WORK TO COMPLETE – Can you pick out every line of the listing below that contains the word "Which" and copy each one? Case counts.

THE INPUT –

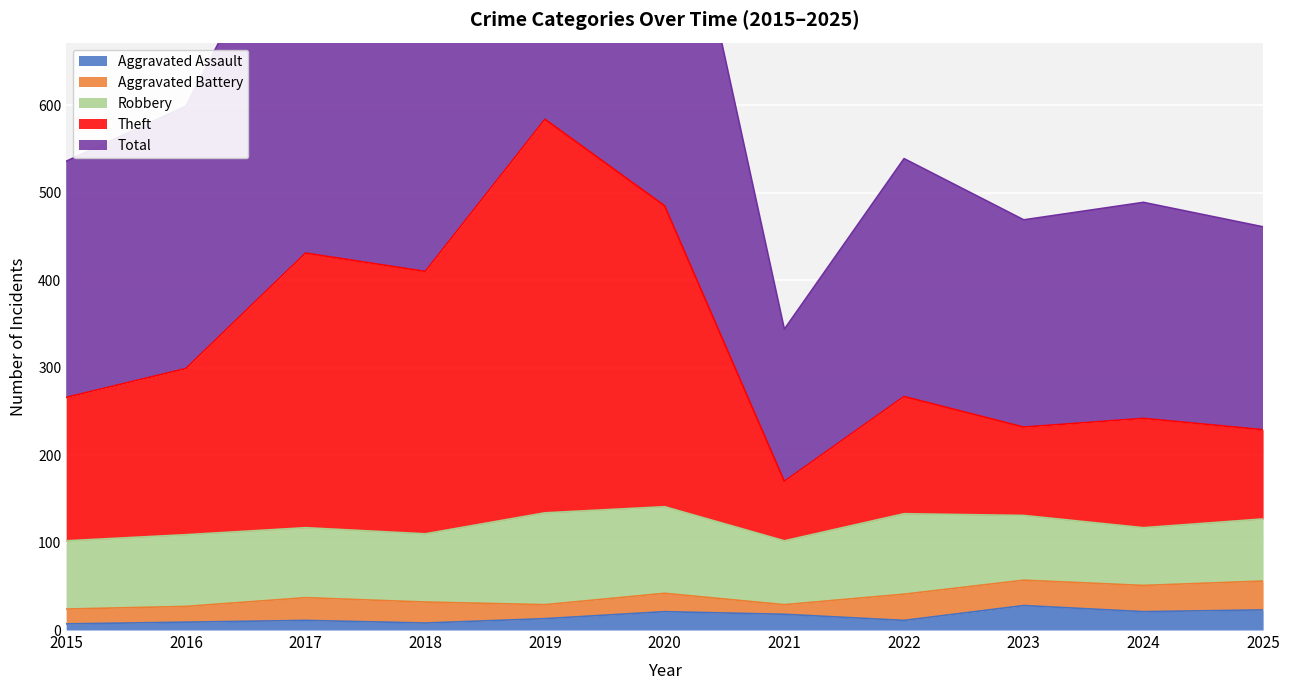

Where is Total nearest to the value 756?

2018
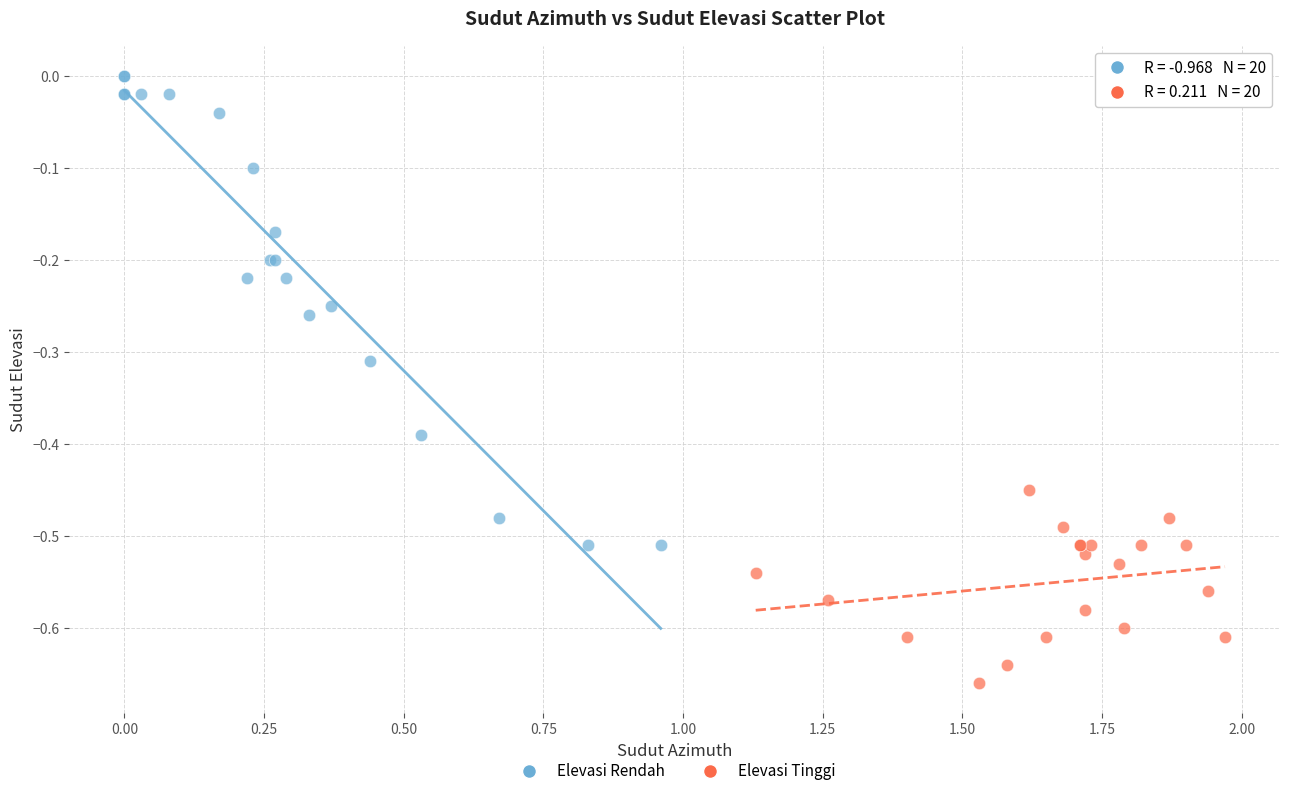

Which series contains the highest Y value?

Elevasi Rendah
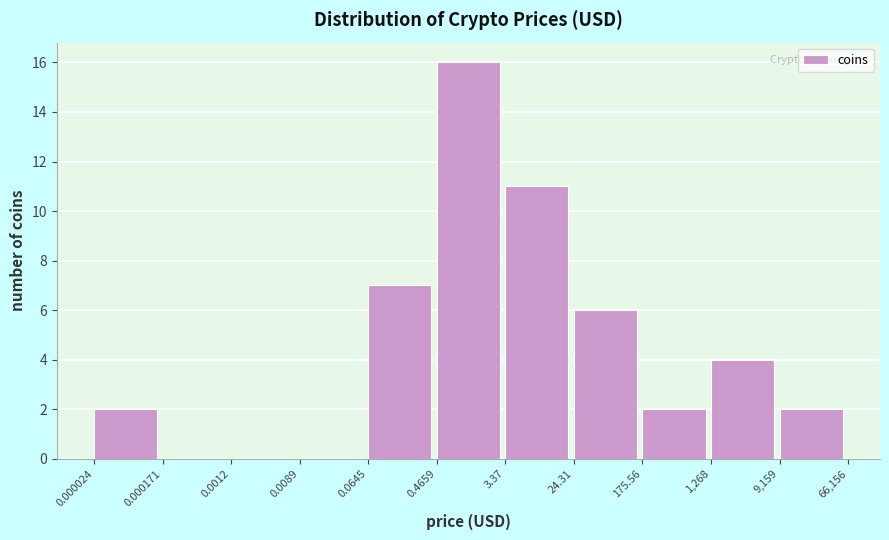

Reading left to right, transcribe all the data shown in this chart.

0.000024=2	0.000171=0	0.0012=0	0.0089=0	0.0645=7	0.4659=16	3.37=11	24.31=6	175.56=2	1,268=4	9,159=2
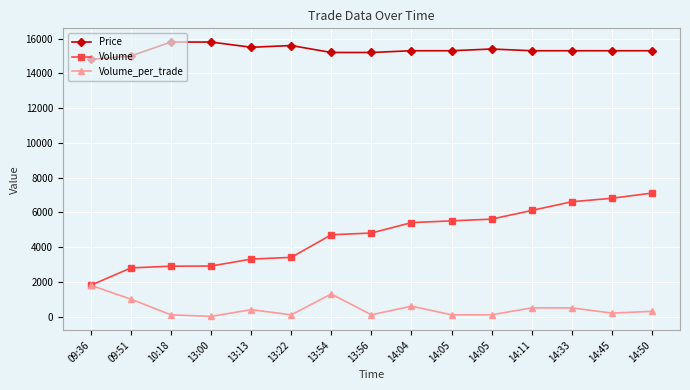

Does the chart have visible grid lines?

Yes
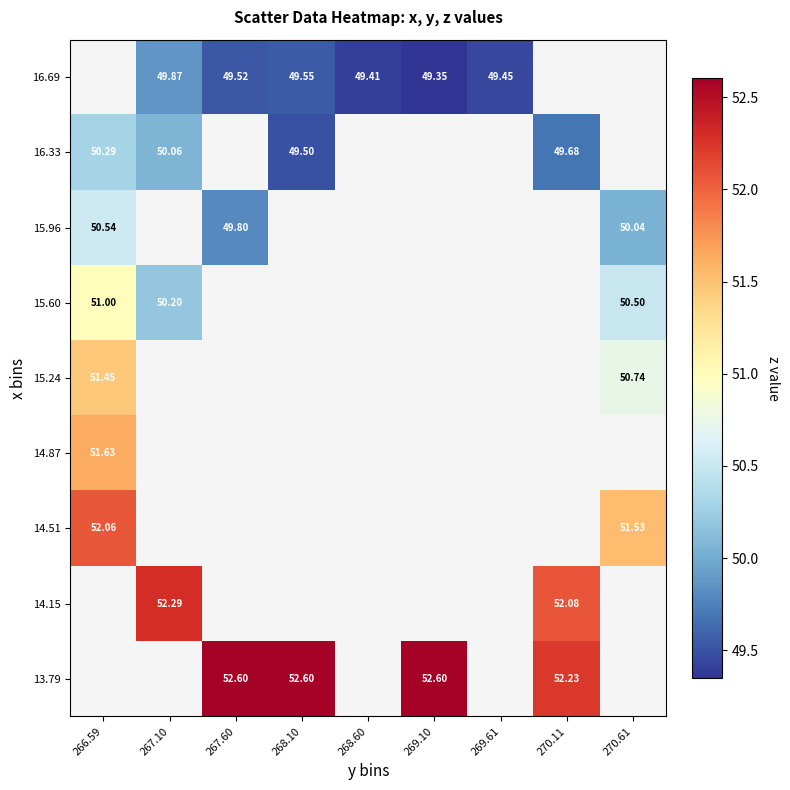

Which category has the highest value in the 14.51 series?

266.59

WRITTEN SOLUTION –
Which series contains the highest Y value?
Which category has the highest value in the 14.51 series?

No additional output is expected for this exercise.